Colorado State Statutes [39-1-103 (5) (a) and (8) (a)] require all county assessors to value residential real property solely by the market approach. There are several methods used to determine values by the market: Multiple Regression, Paired Sales and Market-Adjusted Cost Approach.
Multiple Regression Analysis Method
Multiple Regression explores and quantifies the relationship between two or more components of known and available data (sale prices and property characteristics) to generate a market value. In essence this methodology uses aspects of both the paired sales and cost approach methodologies by determining which property characteristics are the primary contributors (Cost approach) and the amount they contribute (Paired sales).

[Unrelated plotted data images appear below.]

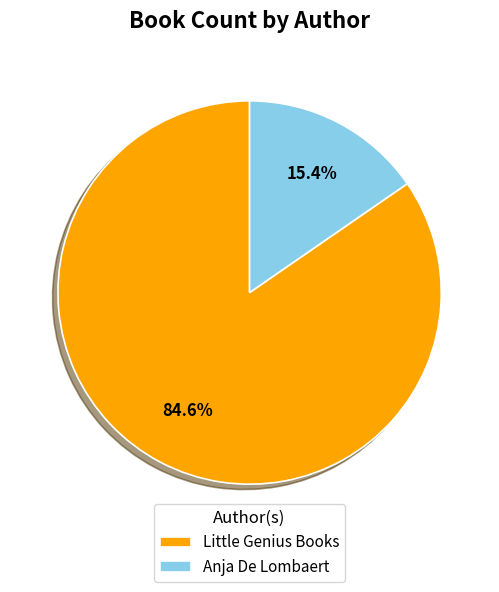

To the nearest percent, what is the difference between the Little Genius Books and Anja De Lombaert slice percentages?

69%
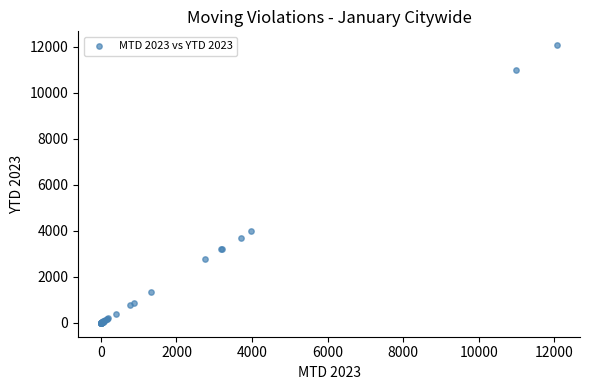

What Y value in the scatter plot is closest to 6035?

3977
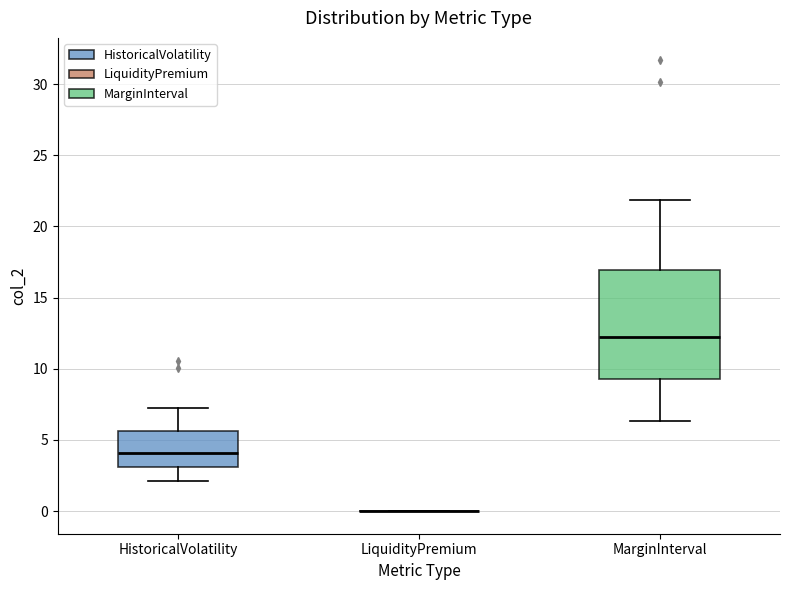

Reading left to right, transcribe this box plot: for each box, give where its median line is, the range the box spans, and where its two whiskers end, as read against the y-axis. The values are not printed on the chart, so give them approximately, as read against the axis.

HistoricalVolatility: median 4.0, box 3.0 to 5.5, whiskers 2.0 to 7.5
LiquidityPremium: box collapsed to a line at 0.0, whiskers 0.0 to 0.0
MarginInterval: median 12.0, box 9.5 to 17.0, whiskers 6.5 to 22.0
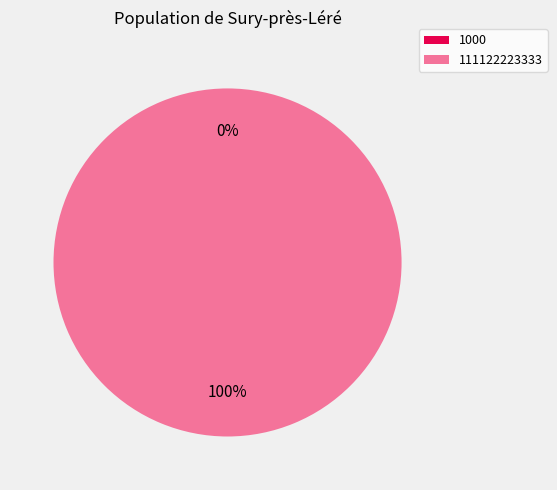

Does any single category account for the majority?

Yes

Regression does not require strict similarity between property sales because it estimates the value contribution (coefficient) for each attribute using a “goodness of fit” or error-minimizing technique. This methodology produces statistics about the quality of the attribute contribution that the other methods cannot provide. These statistics help evaluate the predictive accuracy of the regression equation, or essentially, the ability to predict sales price.
The value models used for Boulder County are the result of many MRA iterations. We review the data on a county-wide basis to review market trends. We also review the value models used in previous reappraisals for trends and consistency. Each economic area and property type (Single Family, Condo, Manufactured Home) have different value models. Before values are finalized, we review each neighborhood for any uniqueness that is not handled with the economic area value model. We test for statistical compliance and equitable valuation. Overall, the goal is to provide a value model that best reflects market value.